- Directed by: Ying Wang
- Written by: Ying Wang Lawrence Le Lam
- Produced by: Ying Wang Su Jian Ping Jordan Paterson
- Cinematography: Pieter Stathis Su Jian Ping Ying Wang Rui Qiang Tang Peng Yin
- Edited by: Lawrence Le Lam Ying Wang
- Music by: Daniel Ross
- Production companies: gYu Films International Picture's Up Media
- Distributed by: Moving Images Distribution
- Release date: September 29, 2019 (VIFF);
- Running time: 116 minutes
- Country: Canada
- Languages: English Mandarin

= The World Is Bright =

2019 film by Ying Wang

The World Is Bright is a Canadian documentary film, directed by Ying Wang and released in 2019.

The film centres on Qian Hui Deng and Xue Mei Li, a couple from China whose son Shi Ming committed suicide soon after emigrating to Canada, focusing both on their long campaign to understand the circumstances of his death and the mental health struggles often faced by immigrants due to their social, linguistic and cultural isolation from their new surroundings.

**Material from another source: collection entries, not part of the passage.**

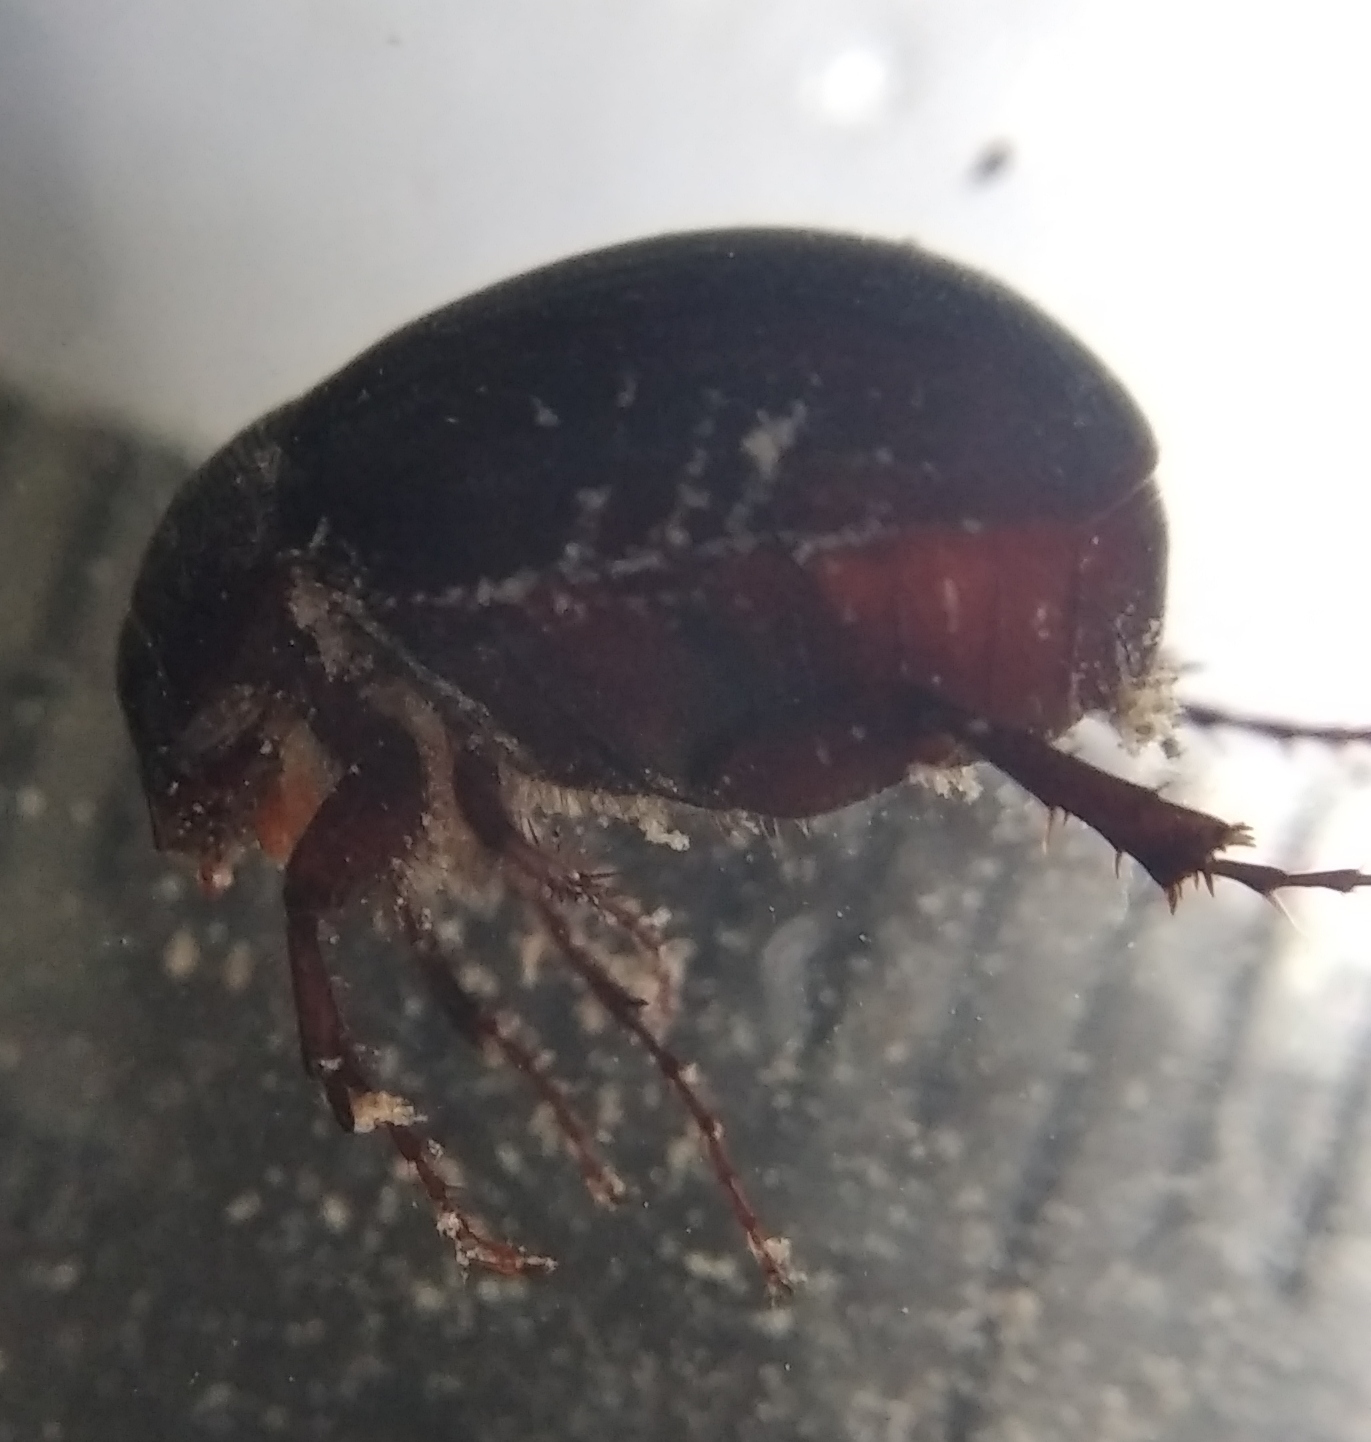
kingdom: Animalia
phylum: Arthropoda
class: Insecta
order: Coleoptera
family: Scarabaeidae
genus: Maladera
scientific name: Maladera holosericea
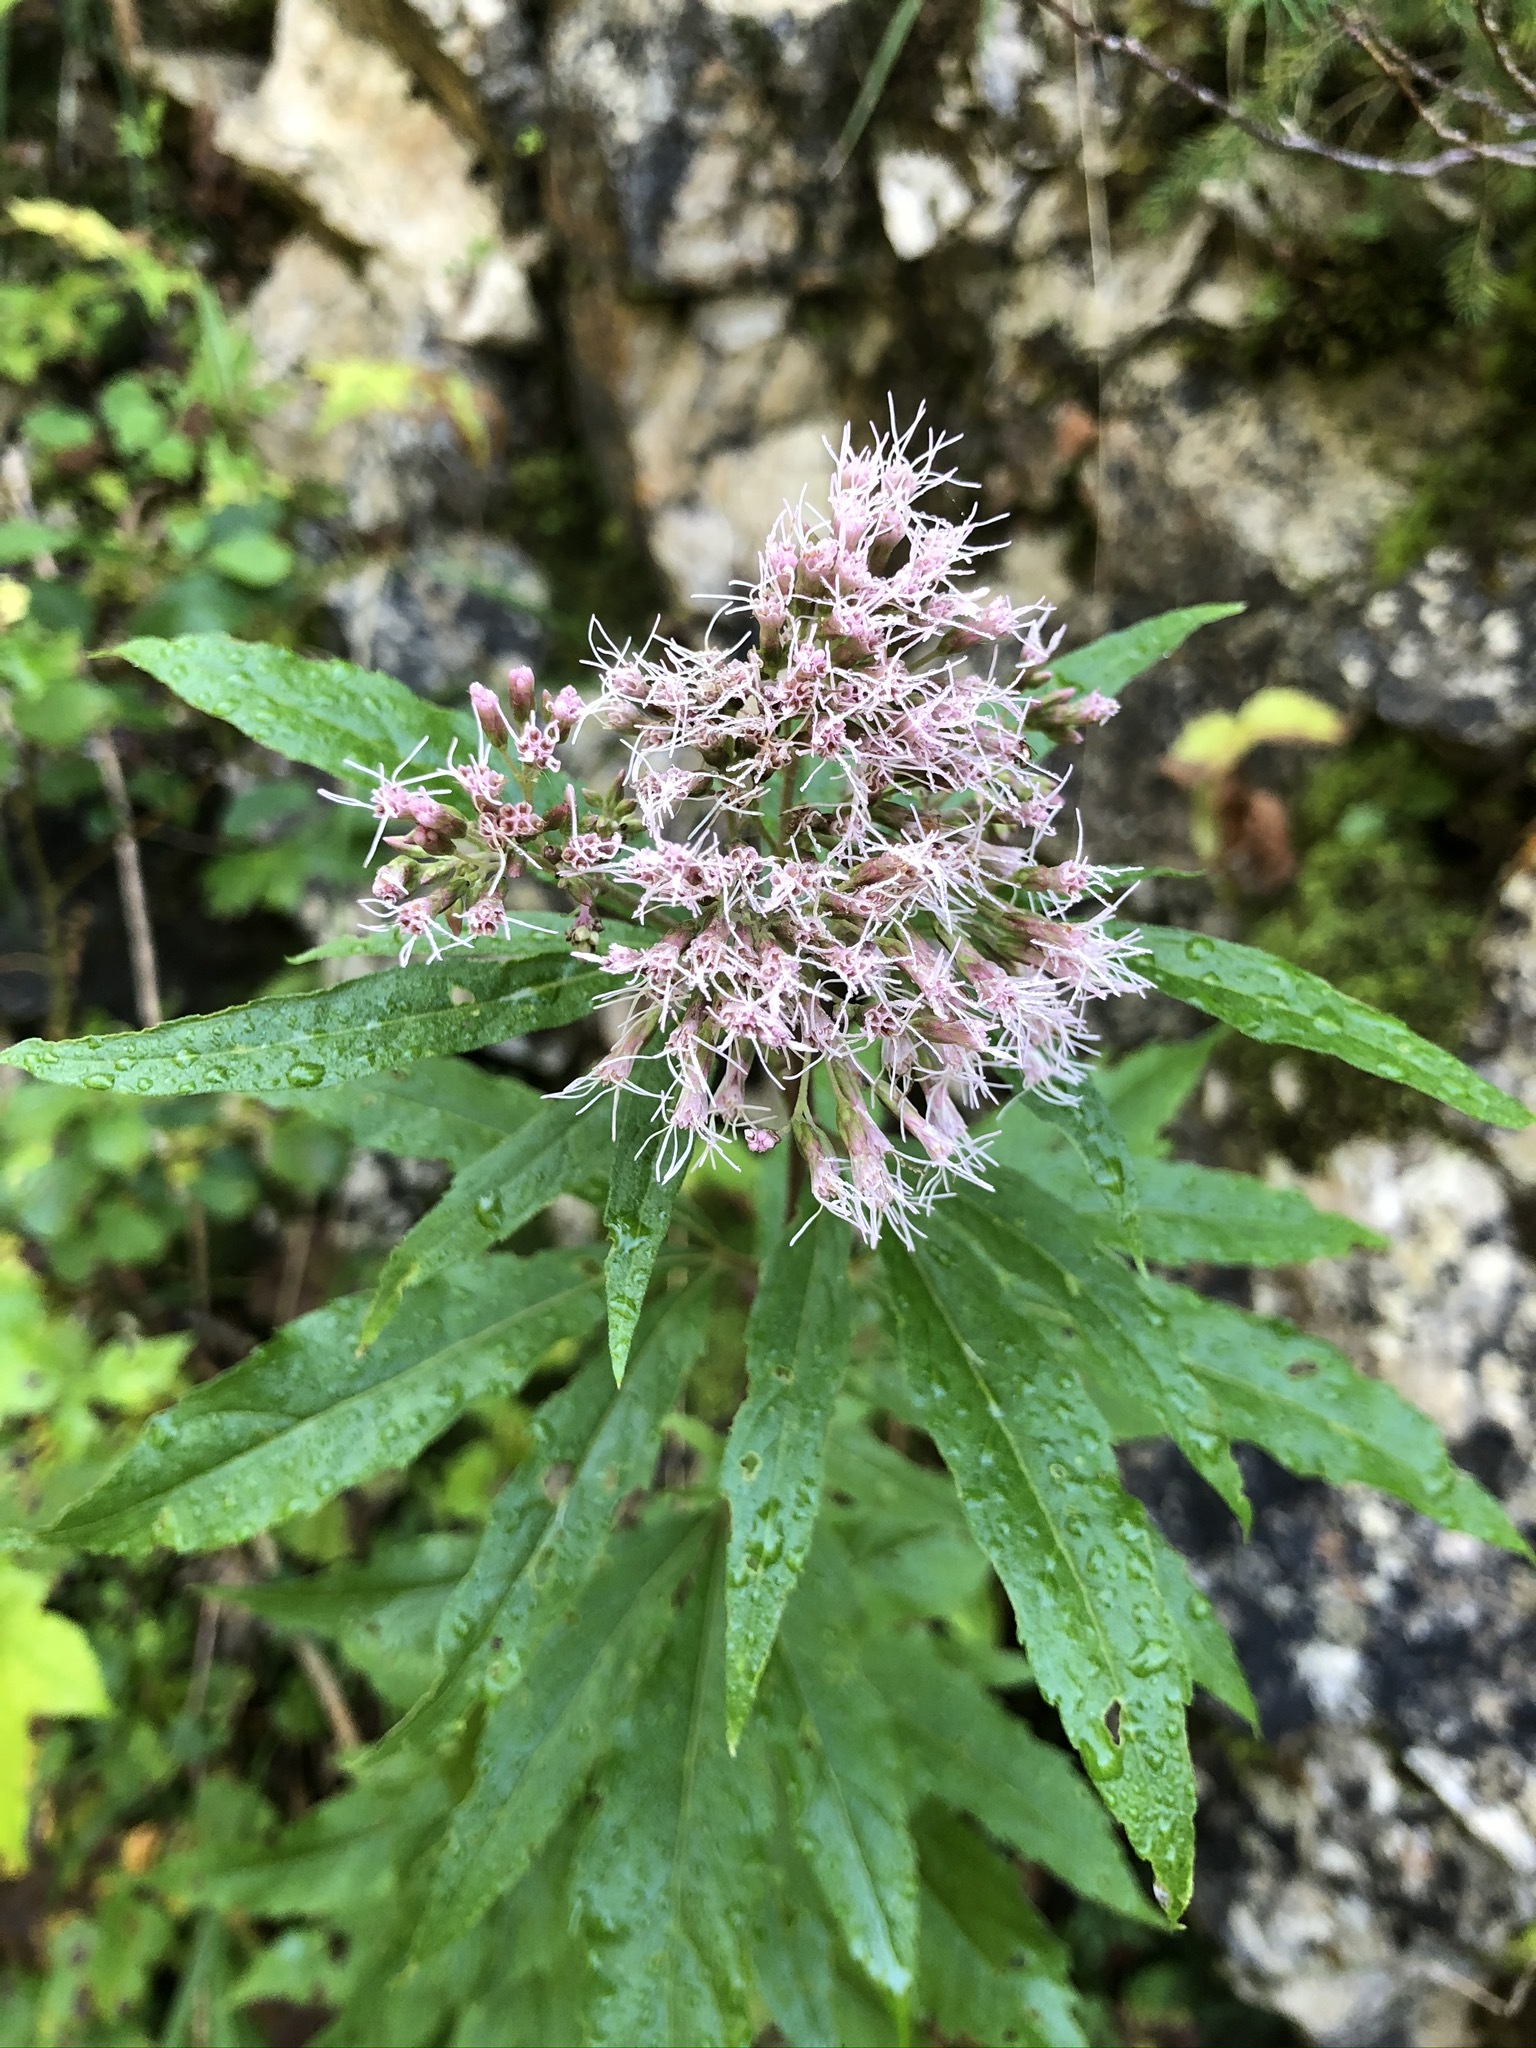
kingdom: Plantae
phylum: Tracheophyta
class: Magnoliopsida
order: Asterales
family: Asteraceae
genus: Eupatorium
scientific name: Eupatorium cannabinum
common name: Hemp-agrimony
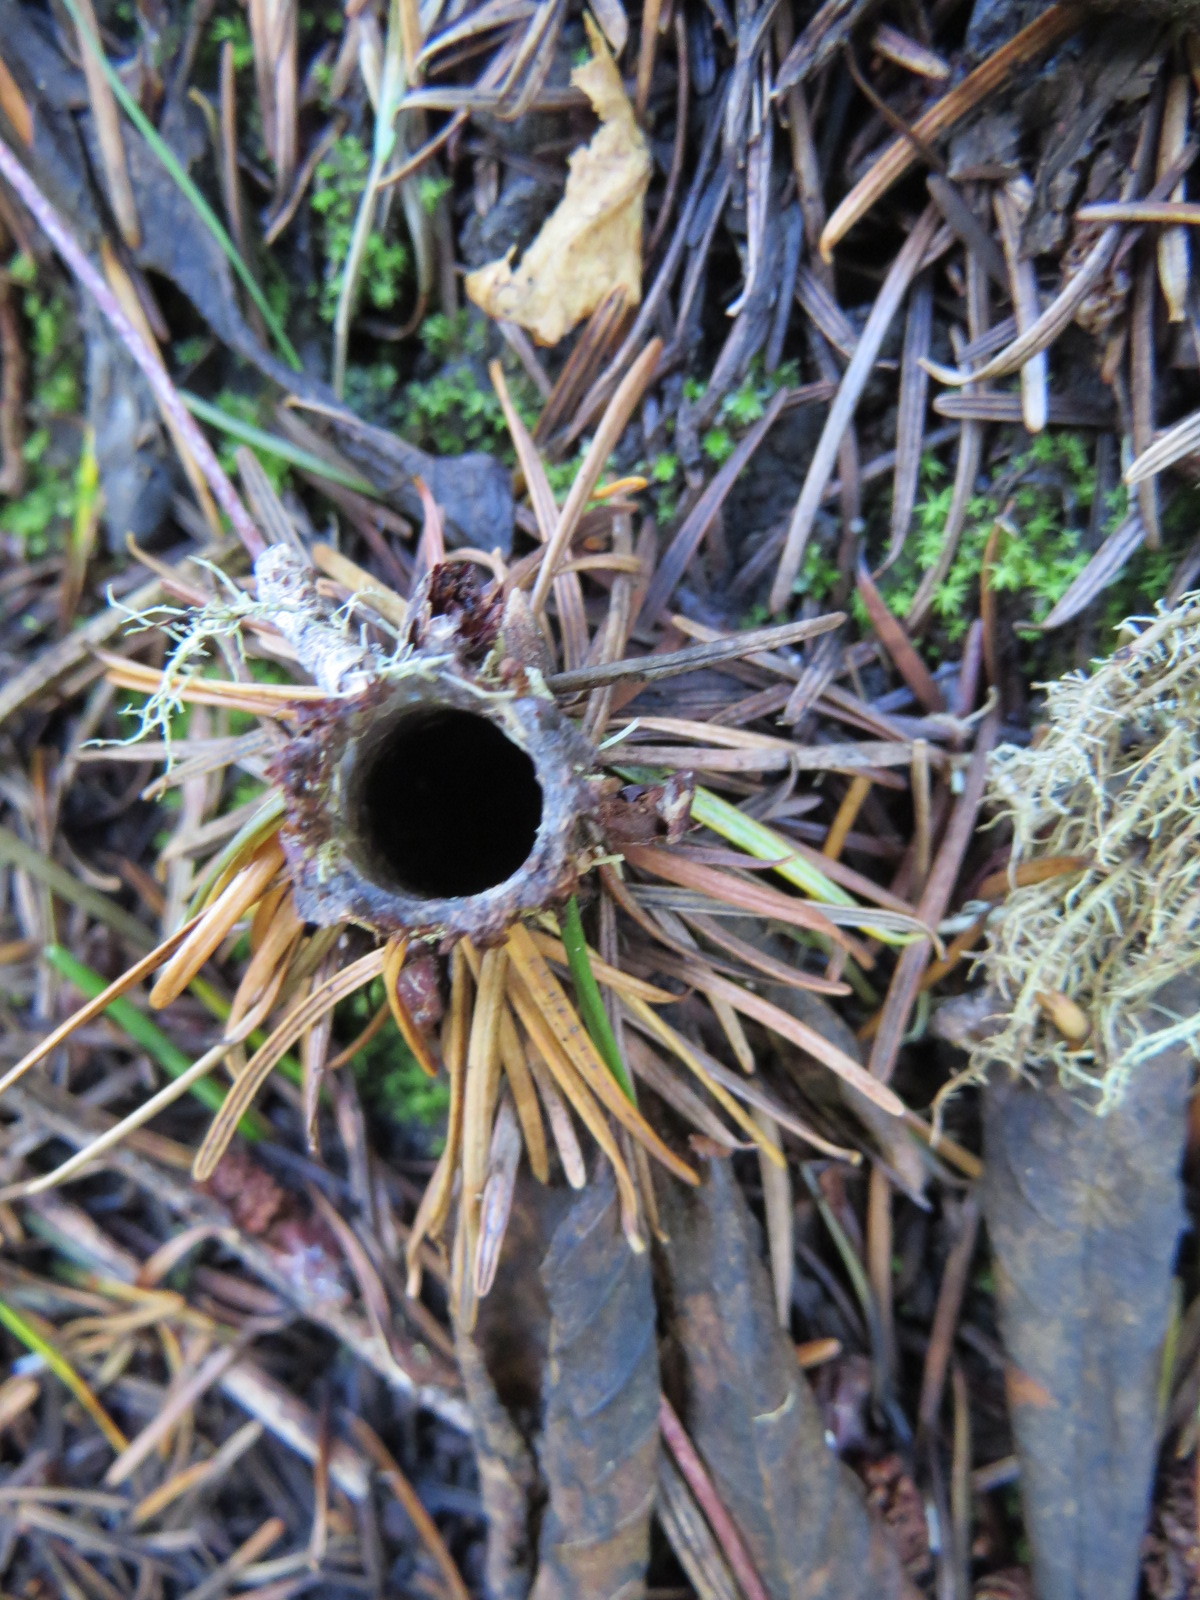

The film premiered at the 2019 Vancouver International Film Festival, where it won the award for best film in the Sea to Sky program. It was subsequently screened at the 2020 Hot Docs Canadian International Documentary Festival, where Wang won the Emerging Canadian Filmmaker Award award.

The film received two Canadian Screen Award nomination for Best Feature Length Documentary and Best Editing in a Documentary (Lawrence Le Lam) at the 9th Canadian Screen Awards in 2021.